Experiment - CV project workflow

Problem:You want to build a computer vision model to classify images into categories. Currently, you have a simple model trained on a small dataset.

Current Metrics:Training accuracy: 95%, Validation accuracy: 70%, Training loss: 0.15, Validation loss: 0.60

Issue:The model is overfitting. It performs very well on training data but poorly on validation data.

Your Task

Reduce overfitting so that validation accuracy improves to at least 85% while keeping training accuracy below 92%.

You can only modify the model architecture and training process.

You cannot add more data or use external datasets.

Hint 1

Hint 2

Hint 3

Hint 4

Solution

Computer Vision

import tensorflow as tf
from tensorflow.keras import layers, models
from tensorflow.keras.preprocessing.image import ImageDataGenerator

# Data preparation with augmentation
train_datagen = ImageDataGenerator(
    rescale=1./255,
    rotation_range=20,
    width_shift_range=0.2,
    height_shift_range=0.2,
    horizontal_flip=True,
    validation_split=0.2
)

val_datagen = ImageDataGenerator(
    rescale=1./255,
    validation_split=0.2
)

train_generator = train_datagen.flow_from_directory(
    'data/train',
    target_size=(64, 64),
    batch_size=32,
    class_mode='categorical',
    subset='training'
)

validation_generator = val_datagen.flow_from_directory(
    'data/train',
    target_size=(64, 64),
    batch_size=32,
    class_mode='categorical',
    subset='validation'
)

# Model with dropout to reduce overfitting
model = models.Sequential([
    layers.Conv2D(32, (3,3), activation='relu', input_shape=(64,64,3)),
    layers.MaxPooling2D(2,2),
    layers.Dropout(0.25),
    layers.Conv2D(64, (3,3), activation='relu'),
    layers.MaxPooling2D(2,2),
    layers.Dropout(0.25),
    layers.Flatten(),
    layers.Dense(128, activation='relu'),
    layers.Dropout(0.5),
    layers.Dense(train_generator.num_classes, activation='softmax')
])

model.compile(optimizer=tf.keras.optimizers.Adam(learning_rate=0.001),
              loss='categorical_crossentropy',
              metrics=['accuracy'])

# Early stopping callback
early_stop = tf.keras.callbacks.EarlyStopping(monitor='val_loss', patience=5, restore_best_weights=True)

history = model.fit(
    train_generator,
    epochs=50,
    validation_data=validation_generator,
    callbacks=[early_stop]
)

# Output training and validation accuracy
train_acc = history.history['accuracy'][-1] * 100
val_acc = history.history['val_accuracy'][-1] * 100
train_loss = history.history['loss'][-1]
val_loss = history.history['val_loss'][-1]
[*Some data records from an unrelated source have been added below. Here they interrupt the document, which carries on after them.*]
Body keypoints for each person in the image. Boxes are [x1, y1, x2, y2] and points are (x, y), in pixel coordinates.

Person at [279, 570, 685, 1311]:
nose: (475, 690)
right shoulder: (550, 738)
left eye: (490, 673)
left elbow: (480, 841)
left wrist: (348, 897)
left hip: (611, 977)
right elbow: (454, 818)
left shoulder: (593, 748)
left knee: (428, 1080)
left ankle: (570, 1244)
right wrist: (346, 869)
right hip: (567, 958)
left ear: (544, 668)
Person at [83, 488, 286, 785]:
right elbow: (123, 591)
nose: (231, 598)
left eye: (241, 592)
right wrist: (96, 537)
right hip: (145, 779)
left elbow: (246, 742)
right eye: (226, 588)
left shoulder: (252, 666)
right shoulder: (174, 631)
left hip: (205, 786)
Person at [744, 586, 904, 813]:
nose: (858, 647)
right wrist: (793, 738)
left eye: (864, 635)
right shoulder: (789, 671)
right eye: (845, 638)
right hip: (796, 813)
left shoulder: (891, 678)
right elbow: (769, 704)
print(f'Training accuracy: {train_acc:.2f}%')
print(f'Validation accuracy: {val_acc:.2f}%')
print(f'Training loss: {train_loss:.4f}')
print(f'Validation loss: {val_loss:.4f}')

Added dropout layers after convolution and dense layers to reduce overfitting.
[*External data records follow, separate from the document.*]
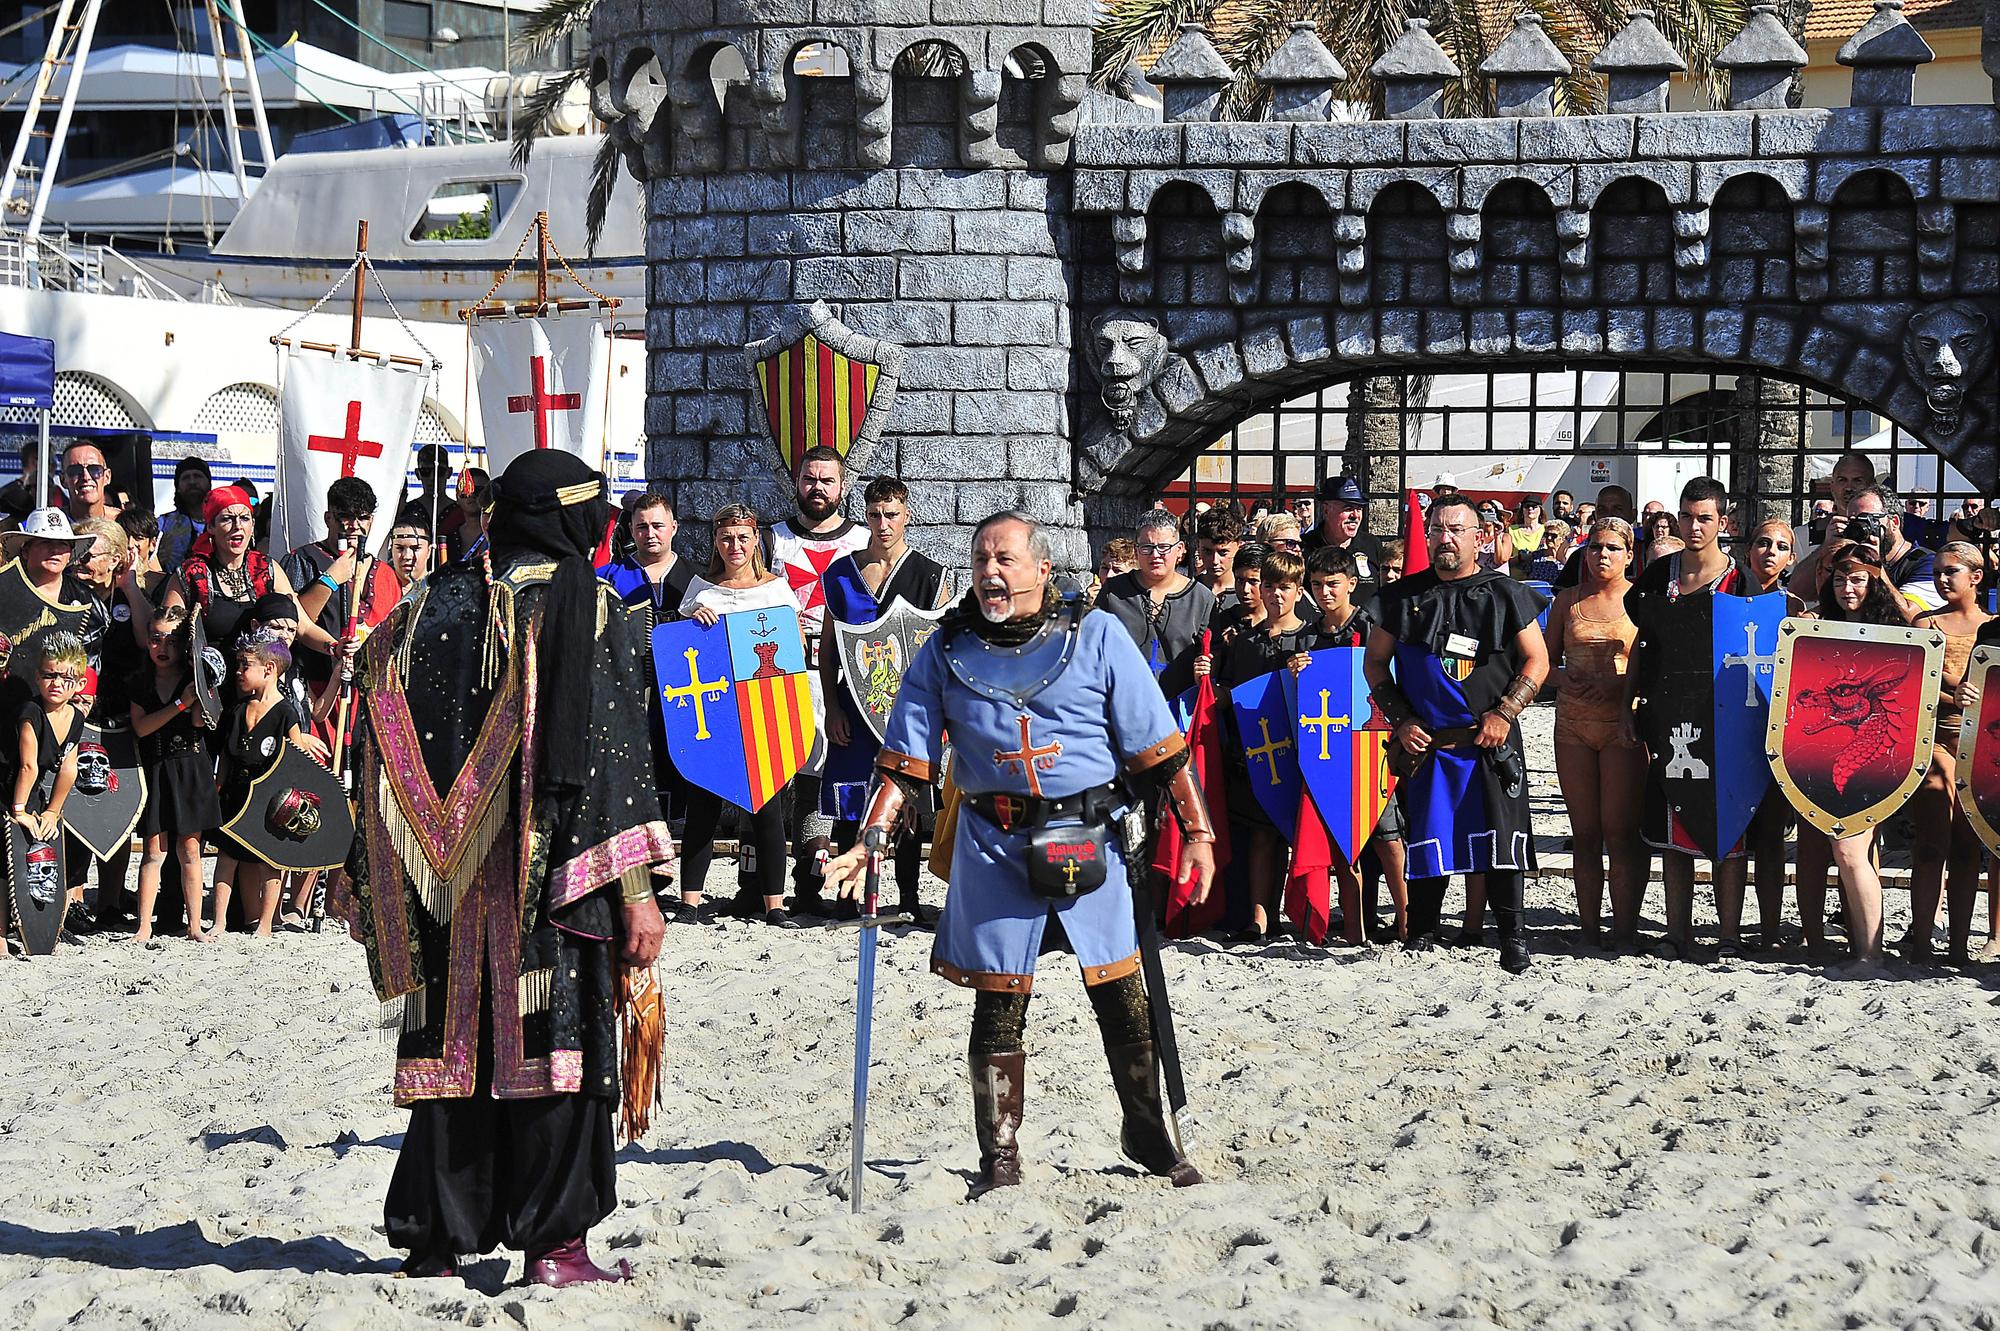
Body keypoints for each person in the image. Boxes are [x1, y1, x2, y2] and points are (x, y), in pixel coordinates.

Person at [341, 447, 671, 1285]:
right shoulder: (587, 606)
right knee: (554, 1054)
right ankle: (556, 1248)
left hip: (441, 883)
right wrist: (634, 892)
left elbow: (374, 724)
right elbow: (607, 763)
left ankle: (434, 1240)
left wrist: (391, 858)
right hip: (551, 879)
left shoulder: (425, 605)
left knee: (457, 1055)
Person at [822, 511, 1215, 1194]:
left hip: (1090, 838)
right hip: (995, 845)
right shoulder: (945, 652)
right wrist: (871, 837)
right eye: (980, 560)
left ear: (1041, 567)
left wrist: (1200, 832)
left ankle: (1147, 1128)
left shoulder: (1096, 636)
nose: (991, 572)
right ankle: (999, 1151)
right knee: (1000, 1001)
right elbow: (905, 760)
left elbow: (1162, 748)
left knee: (1123, 993)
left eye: (1005, 559)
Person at [1365, 495, 1548, 973]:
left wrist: (1505, 712)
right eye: (1438, 529)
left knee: (1502, 840)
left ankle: (1512, 935)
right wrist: (1402, 720)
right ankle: (1423, 931)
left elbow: (1538, 661)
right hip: (1430, 746)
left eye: (1456, 530)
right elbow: (1375, 665)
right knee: (1429, 836)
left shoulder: (1505, 593)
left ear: (1478, 537)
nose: (1446, 538)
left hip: (1491, 741)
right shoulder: (1403, 598)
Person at [1625, 477, 1754, 958]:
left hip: (1726, 723)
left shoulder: (1741, 581)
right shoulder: (1660, 578)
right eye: (1687, 516)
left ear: (1723, 522)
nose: (1694, 526)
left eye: (1704, 517)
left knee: (1728, 828)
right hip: (1669, 714)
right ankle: (1677, 932)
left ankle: (1729, 935)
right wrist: (1627, 706)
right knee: (1672, 824)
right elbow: (1642, 645)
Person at [816, 477, 950, 922]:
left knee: (906, 796)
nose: (883, 523)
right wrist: (832, 707)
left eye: (891, 514)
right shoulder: (840, 573)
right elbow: (831, 647)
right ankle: (846, 894)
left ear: (906, 515)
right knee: (851, 799)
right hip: (853, 703)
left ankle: (907, 898)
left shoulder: (931, 576)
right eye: (874, 515)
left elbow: (939, 650)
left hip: (909, 708)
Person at [677, 504, 807, 927]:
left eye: (743, 537)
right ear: (716, 540)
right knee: (704, 805)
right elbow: (681, 651)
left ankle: (775, 904)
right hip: (712, 712)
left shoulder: (777, 591)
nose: (735, 545)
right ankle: (690, 902)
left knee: (767, 808)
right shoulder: (700, 590)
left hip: (762, 714)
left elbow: (792, 654)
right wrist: (695, 620)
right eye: (726, 537)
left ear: (756, 542)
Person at [767, 445, 869, 907]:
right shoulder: (771, 540)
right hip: (784, 669)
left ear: (842, 486)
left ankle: (833, 874)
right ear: (798, 482)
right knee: (795, 766)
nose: (818, 488)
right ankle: (793, 878)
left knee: (835, 765)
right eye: (810, 479)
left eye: (827, 480)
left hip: (845, 673)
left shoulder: (864, 541)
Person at [1812, 543, 1916, 973]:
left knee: (1850, 851)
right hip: (1830, 753)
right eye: (1839, 579)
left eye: (1857, 578)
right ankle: (1864, 946)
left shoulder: (1894, 627)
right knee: (1849, 852)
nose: (1847, 587)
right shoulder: (1820, 628)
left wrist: (1885, 579)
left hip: (1883, 758)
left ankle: (1871, 951)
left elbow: (1924, 636)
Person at [1545, 518, 1645, 946]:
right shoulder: (1566, 601)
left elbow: (1652, 667)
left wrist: (1619, 687)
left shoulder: (1640, 601)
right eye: (1594, 547)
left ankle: (1625, 930)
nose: (1601, 555)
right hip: (1572, 725)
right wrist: (1564, 680)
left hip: (1622, 724)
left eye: (1611, 548)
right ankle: (1588, 929)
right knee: (1584, 833)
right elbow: (1542, 663)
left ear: (1628, 555)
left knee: (1621, 833)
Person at [1300, 545, 1407, 943]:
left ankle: (1405, 918)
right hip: (1329, 750)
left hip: (1372, 747)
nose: (1324, 592)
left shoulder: (1373, 626)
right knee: (1344, 841)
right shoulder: (1308, 636)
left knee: (1387, 836)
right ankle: (1355, 927)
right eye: (1316, 585)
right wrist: (1298, 671)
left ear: (1351, 584)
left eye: (1332, 584)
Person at [1205, 548, 1312, 944]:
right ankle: (1260, 916)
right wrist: (1216, 687)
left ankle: (1298, 912)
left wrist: (1306, 673)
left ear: (1298, 592)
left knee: (1291, 835)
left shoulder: (1309, 640)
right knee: (1260, 834)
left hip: (1298, 753)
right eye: (1268, 586)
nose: (1274, 595)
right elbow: (1230, 692)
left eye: (1284, 587)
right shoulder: (1246, 642)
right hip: (1254, 750)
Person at [1909, 542, 1990, 964]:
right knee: (1931, 841)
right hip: (1934, 740)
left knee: (1966, 847)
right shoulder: (1926, 623)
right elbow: (1915, 678)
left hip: (1980, 747)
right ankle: (1921, 940)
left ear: (1976, 577)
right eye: (1938, 571)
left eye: (1951, 571)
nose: (1942, 578)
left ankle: (1959, 946)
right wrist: (1953, 694)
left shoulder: (1992, 627)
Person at [212, 634, 325, 937]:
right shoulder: (237, 710)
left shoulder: (286, 712)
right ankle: (221, 922)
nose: (238, 671)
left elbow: (297, 756)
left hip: (270, 797)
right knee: (228, 858)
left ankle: (265, 923)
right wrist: (218, 788)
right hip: (237, 792)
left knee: (268, 862)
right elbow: (224, 756)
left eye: (244, 665)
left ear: (269, 669)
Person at [162, 487, 328, 676]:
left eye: (244, 518)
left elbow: (303, 628)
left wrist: (335, 647)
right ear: (211, 527)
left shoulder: (266, 568)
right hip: (208, 689)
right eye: (226, 519)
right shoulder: (191, 573)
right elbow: (166, 635)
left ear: (253, 524)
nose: (237, 526)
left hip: (259, 686)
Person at [129, 606, 217, 944]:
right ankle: (144, 926)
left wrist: (199, 690)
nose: (163, 647)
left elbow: (201, 723)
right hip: (156, 768)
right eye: (156, 639)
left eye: (173, 640)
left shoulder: (193, 679)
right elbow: (141, 728)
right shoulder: (141, 681)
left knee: (190, 850)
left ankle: (194, 925)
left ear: (186, 645)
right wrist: (179, 705)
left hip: (191, 766)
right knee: (153, 851)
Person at [283, 477, 402, 726]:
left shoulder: (385, 573)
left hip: (369, 698)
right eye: (345, 517)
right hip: (316, 691)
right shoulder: (302, 560)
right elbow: (293, 624)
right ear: (328, 518)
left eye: (363, 517)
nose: (354, 526)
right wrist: (331, 579)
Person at [1739, 520, 1807, 952]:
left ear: (1791, 559)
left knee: (1769, 836)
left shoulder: (1798, 610)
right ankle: (1728, 927)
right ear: (1749, 549)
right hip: (1729, 723)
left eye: (1781, 546)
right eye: (1763, 542)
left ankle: (1767, 929)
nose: (1770, 552)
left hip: (1775, 731)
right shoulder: (1724, 599)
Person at [4, 632, 84, 944]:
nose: (56, 683)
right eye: (49, 675)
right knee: (5, 863)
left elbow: (68, 768)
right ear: (38, 677)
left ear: (77, 683)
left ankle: (39, 929)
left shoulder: (75, 716)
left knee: (39, 855)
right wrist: (20, 811)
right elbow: (28, 765)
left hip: (31, 790)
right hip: (9, 786)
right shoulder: (30, 712)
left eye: (66, 677)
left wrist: (52, 811)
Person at [1095, 507, 1217, 697]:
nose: (1155, 555)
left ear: (1180, 550)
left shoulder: (1201, 598)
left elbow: (1210, 657)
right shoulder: (1114, 592)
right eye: (1147, 548)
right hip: (1123, 705)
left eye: (1164, 547)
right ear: (1136, 551)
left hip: (1179, 709)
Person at [1804, 482, 1939, 612]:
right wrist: (1826, 548)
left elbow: (1911, 617)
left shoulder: (1926, 563)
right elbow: (1802, 593)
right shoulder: (1849, 560)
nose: (1860, 528)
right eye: (1853, 521)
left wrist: (1875, 566)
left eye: (1868, 520)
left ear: (1894, 522)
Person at [1792, 450, 1879, 588]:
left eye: (1858, 480)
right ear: (1832, 486)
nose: (1849, 488)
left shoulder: (1884, 532)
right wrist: (1825, 547)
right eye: (1842, 480)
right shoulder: (1803, 536)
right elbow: (1793, 589)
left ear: (1872, 486)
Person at [1302, 475, 1386, 600]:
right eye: (1348, 509)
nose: (1355, 515)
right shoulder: (1305, 547)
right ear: (1326, 510)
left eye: (1359, 509)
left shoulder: (1371, 544)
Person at [1552, 485, 1635, 589]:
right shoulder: (1580, 557)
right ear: (1595, 516)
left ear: (1633, 515)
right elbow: (1563, 598)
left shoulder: (1646, 555)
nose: (1610, 515)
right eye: (1602, 510)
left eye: (1618, 509)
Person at [397, 444, 464, 557]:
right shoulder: (407, 511)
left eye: (439, 471)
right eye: (426, 471)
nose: (433, 478)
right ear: (418, 474)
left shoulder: (460, 512)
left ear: (449, 472)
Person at [155, 456, 211, 577]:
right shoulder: (163, 523)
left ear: (209, 483)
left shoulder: (221, 521)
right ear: (178, 488)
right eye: (186, 478)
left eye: (197, 476)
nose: (192, 482)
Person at [1192, 505, 1246, 608]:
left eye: (1223, 552)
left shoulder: (1250, 593)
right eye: (1207, 551)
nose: (1215, 561)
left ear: (1239, 548)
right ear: (1198, 546)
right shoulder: (1189, 592)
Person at [60, 442, 121, 524]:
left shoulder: (123, 523)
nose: (86, 477)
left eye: (95, 470)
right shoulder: (51, 527)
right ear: (63, 480)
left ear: (107, 476)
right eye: (75, 470)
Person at [384, 518, 432, 599]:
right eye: (400, 548)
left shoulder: (437, 591)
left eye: (415, 548)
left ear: (428, 551)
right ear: (391, 549)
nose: (407, 556)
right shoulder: (379, 591)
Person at [1508, 497, 1546, 564]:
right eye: (1527, 506)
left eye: (1534, 506)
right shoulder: (1511, 530)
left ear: (1541, 510)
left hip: (1539, 571)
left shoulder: (1546, 529)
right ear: (1522, 510)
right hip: (1517, 571)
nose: (1530, 509)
Applied data augmentation to increase data variety during training.

Used early stopping to stop training when validation loss stops improving.
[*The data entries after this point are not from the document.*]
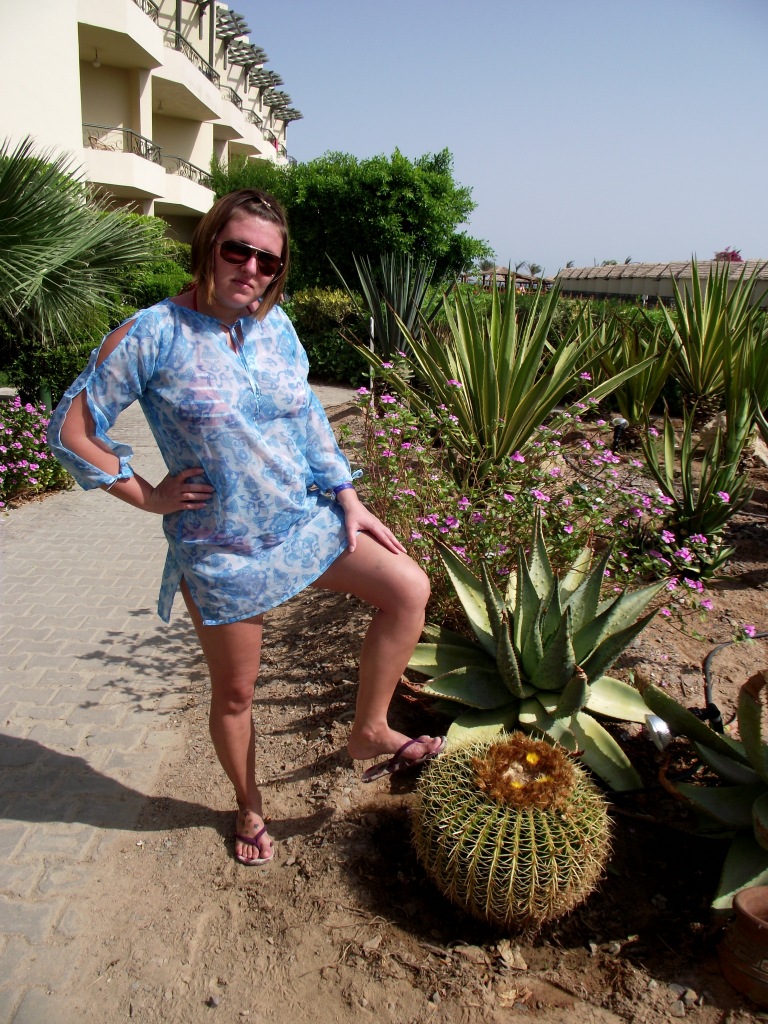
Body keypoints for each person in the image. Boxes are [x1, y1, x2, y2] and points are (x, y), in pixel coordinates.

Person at [48, 188, 444, 867]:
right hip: (221, 550)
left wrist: (347, 496)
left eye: (269, 261)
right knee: (236, 694)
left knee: (408, 588)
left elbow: (308, 417)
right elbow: (71, 429)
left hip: (301, 522)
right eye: (239, 251)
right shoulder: (153, 333)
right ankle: (249, 803)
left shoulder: (275, 324)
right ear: (210, 247)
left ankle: (371, 731)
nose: (252, 269)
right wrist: (147, 496)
Kept learning rate moderate and batch size at 32 for stable training.

Results Interpretation

Before: Training accuracy 95%, Validation accuracy 70%, Training loss 0.15, Validation loss 0.60

After: Training accuracy 90%, Validation accuracy 87%, Training loss 0.25, Validation loss 0.35

Adding dropout and data augmentation helps the model generalize better, reducing overfitting and improving validation accuracy.

Bonus Experiment

Try using transfer learning with a pre-trained model like MobileNetV2 to improve accuracy further.

💡 Hint

Freeze the base layers and train only the top layers first, then fine-tune some base layers.